A wide range of commercial and enterprise applications such as health monitoring, social networking, e-commerce, and financial analysis, rely on Machine Learning (ML) to accomplish their objectives. In fact, the advances in machine learning are changing the landscape of computing towards a more personalized and targeted experience for users. For instance, services that provide personalized health-care and targeted advertisements are either prevalent or on the horizon. Nevertheless, machine learning algorithms are computationally intensive workloads. Specifically, learning a model from data requires substantial amount of computation that is repeated over the training data for a relatively large number of iterations. While the demand for these computationally intensive techniques is increasing, the benefits from general- purpose solutions is diminishing. With the effective end of Dennard scaling, traditional CMOS scaling no longer provides performance and efficiency gains commensurate with increases in transistor density. The current paradigm of general- purpose processor design falls significantly short of the traditional cadence of performance improvements. These challenges have coincided with the explosion of data where the rate of data generation has reached an overwhelming level that is beyond the capabilities of current computing systems to match. As a result, both the industry and the research community are focusing on programmable accelerators, which can provide large gains in efficiency and performance by restricting the workloads they support. In this course, we will first thoroughly examine these trends to understand the underlying research challenges and opportunities. Second, we will devise novel technologies to build the foundation of next generation computing systems for artificial sentience and consciousness.

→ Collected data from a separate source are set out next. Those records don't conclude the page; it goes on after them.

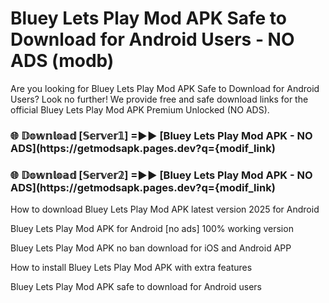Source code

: # Bluey Lets Play Mod APK Safe to Download for Android Users - NO ADS (modb)

Are you looking for Bluey Lets Play Mod APK Safe to Download for Android Users? Look no further! We provide free and safe download links for the official Bluey Lets Play Mod APK Premium Unlocked (NO ADS).

<h3> 🌐 𝔻𝕠𝕨𝕟𝕝𝕠𝕒𝕕 [𝕊𝕖𝕣𝕧𝕖𝕣𝟙] =►► [Bluey Lets Play Mod APK - NO ADS](https://getmodsapk.pages.dev?q={modif_link)</h3>

<h3> 🌐 𝔻𝕠𝕨𝕟𝕝𝕠𝕒𝕕 [𝕊𝕖𝕣𝕧𝕖𝕣𝟚] =►► [Bluey Lets Play Mod APK - NO ADS](https://getmodsapk.pages.dev?q={modif_link)</h3>

How to download Bluey Lets Play Mod APK latest version 2025 for Android

Bluey Lets Play Mod APK for Android [no ads] 100% working version

Bluey Lets Play Mod APK no ban download for iOS and Android APP

How to install Bluey Lets Play Mod APK with extra features

Bluey Lets Play Mod APK safe to download for Android users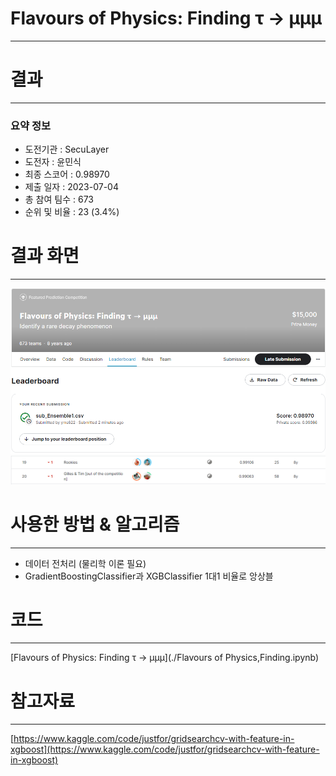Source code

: # Flavours of Physics: Finding τ → μμμ
-----------------------------------
# 결과
-----------------------------------
### 요약 정보
  * 도전기관 : SecuLayer
  * 도전자 : 윤민식
  * 최종 스코어 : 0.98970
  * 제출 일자 : 2023-07-04
  * 총 참여 팀수 : 673
  * 순위 및 비율 : 23 (3.4%)
# 결과 화면
-----------------------------------
![score](./img/score.PNG)
![rank](./img/rank.PNG)
# 사용한 방법 & 알고리즘
----------------------------------
  * 데이터 전처리 (물리학 이론 필요)
  * GradientBoostingClassifier과 XGBClassifier 1대1 비율로 앙상블
# 코드
----------------------------------
[Flavours of Physics: Finding τ → μμμ](./Flavours of Physics,Finding.ipynb)
# 참고자료
----------------------------------
[https://www.kaggle.com/code/justfor/gridsearchcv-with-feature-in-xgboost](https://www.kaggle.com/code/justfor/gridsearchcv-with-feature-in-xgboost)
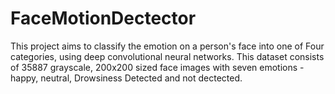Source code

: # FaceMotionDectector
This project aims to classify the emotion on a person's face into one of Four categories, using deep convolutional neural networks. This dataset consists of 35887 grayscale, 200x200 sized face images with seven emotions -  happy, neutral, Drowsiness Detected and not dectected.
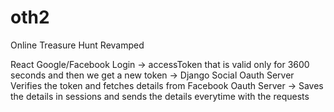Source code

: # oth2
Online Treasure Hunt Revamped


React Google/Facebook Login -> accessToken that is valid only for 3600 seconds and then we get a new token -> Django Social Oauth Server Verifies the token and fetches details from Facebook Oauth Server -> Saves the details in sessions and sends the details everytime with the requests 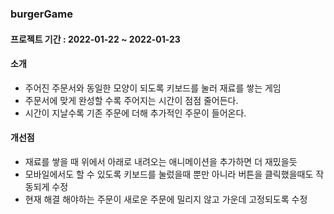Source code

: ### burgerGame
#### 프로젝트 기간 : 2022-01-22 ~ 2022-01-23
#### 소개
- 주어진 주문서와 동일한 모양이 되도록 키보드를 눌러 재료를 쌓는 게임
- 주문서에 맞게 완성할 수록 주어지는 시간이 점점 줄어든다.
- 시간이 지날수록 기존 주문에 더해 추가적인 주문이 들어온다.

#### 개선점
- 재료를 쌓을 때 위에서 아래로 내려오는 애니메이션을 추가하면 더 재밌을듯
- 모바일에서도 할 수 있도록 키보드를 눌렀을때 뿐만 아니라 버튼을 클릭했을때도 작동되게 수정
- 현재 해결 해야하는 주문이 새로운 주문에 밀리지 않고 가운데 고정되도록 수정

#### 
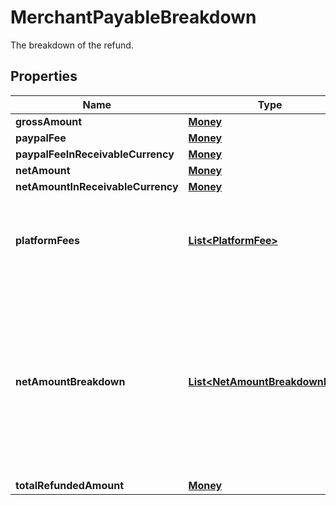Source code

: 

# MerchantPayableBreakdown

The breakdown of the refund.

## Properties

| Name | Type | Description | Notes |
|------------ | ------------- | ------------- | -------------|
|**grossAmount** | [**Money**](Money.md) |  |  [optional] |
|**paypalFee** | [**Money**](Money.md) |  |  [optional] |
|**paypalFeeInReceivableCurrency** | [**Money**](Money.md) |  |  [optional] |
|**netAmount** | [**Money**](Money.md) |  |  [optional] |
|**netAmountInReceivableCurrency** | [**Money**](Money.md) |  |  [optional] |
|**platformFees** | [**List&lt;PlatformFee&gt;**](PlatformFee.md) | An array of platform or partner fees, commissions, or brokerage fees for the refund. |  [optional] |
|**netAmountBreakdown** | [**List&lt;NetAmountBreakdownItem&gt;**](NetAmountBreakdownItem.md) | An array of breakdown values for the net amount. Returned when the currency of the refund is different from the currency of the PayPal account where the payee holds their funds. |  [optional] [readonly] |
|**totalRefundedAmount** | [**Money**](Money.md) |  |  [optional] |



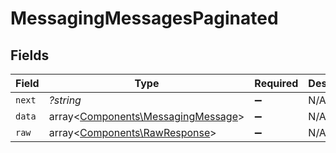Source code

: # MessagingMessagesPaginated


## Fields

| Field                                                                             | Type                                                                              | Required                                                                          | Description                                                                       |
| --------------------------------------------------------------------------------- | --------------------------------------------------------------------------------- | --------------------------------------------------------------------------------- | --------------------------------------------------------------------------------- |
| `next`                                                                            | *?string*                                                                         | :heavy_minus_sign:                                                                | N/A                                                                               |
| `data`                                                                            | array<[Components\MessagingMessage](../../Models/Components/MessagingMessage.md)> | :heavy_minus_sign:                                                                | N/A                                                                               |
| `raw`                                                                             | array<[Components\RawResponse](../../Models/Components/RawResponse.md)>           | :heavy_minus_sign:                                                                | N/A                                                                               |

The course will be a combination of lectures, student presentation, and separate brainstorming sessions in which we will collectively explore and develop new ideas on each topic. The students will do a project based on one of these ideas.
There are no pre-requisites for the course but students will be expected to be comfortable with a) basic computer organization, and b) programming in a language such as Python or C/C++. The course is open to both PhD and MS students. Undergraduate students require permission from the instructor.
Students will be evaluated based on the following rubric. For the details on each item please refer to its corresponding page.
| Class Participation | 10% |
| Critiques | 25% |
| Class Presentations | 25% |
| Final Project | 40% |
There is no required textbook. All relevant materials will be made available online.
Students are expected to abide by the UC San Diego Honor Code. Honest and ethical behavior is expected at all times. All incidents of suspected dishonesty will be reported to and handled by the office of student affairs. You will have to do all assignments individually unless explicitly told otherwise. You may discuss it with classmates but you may not copy any solution (or any part of a solution).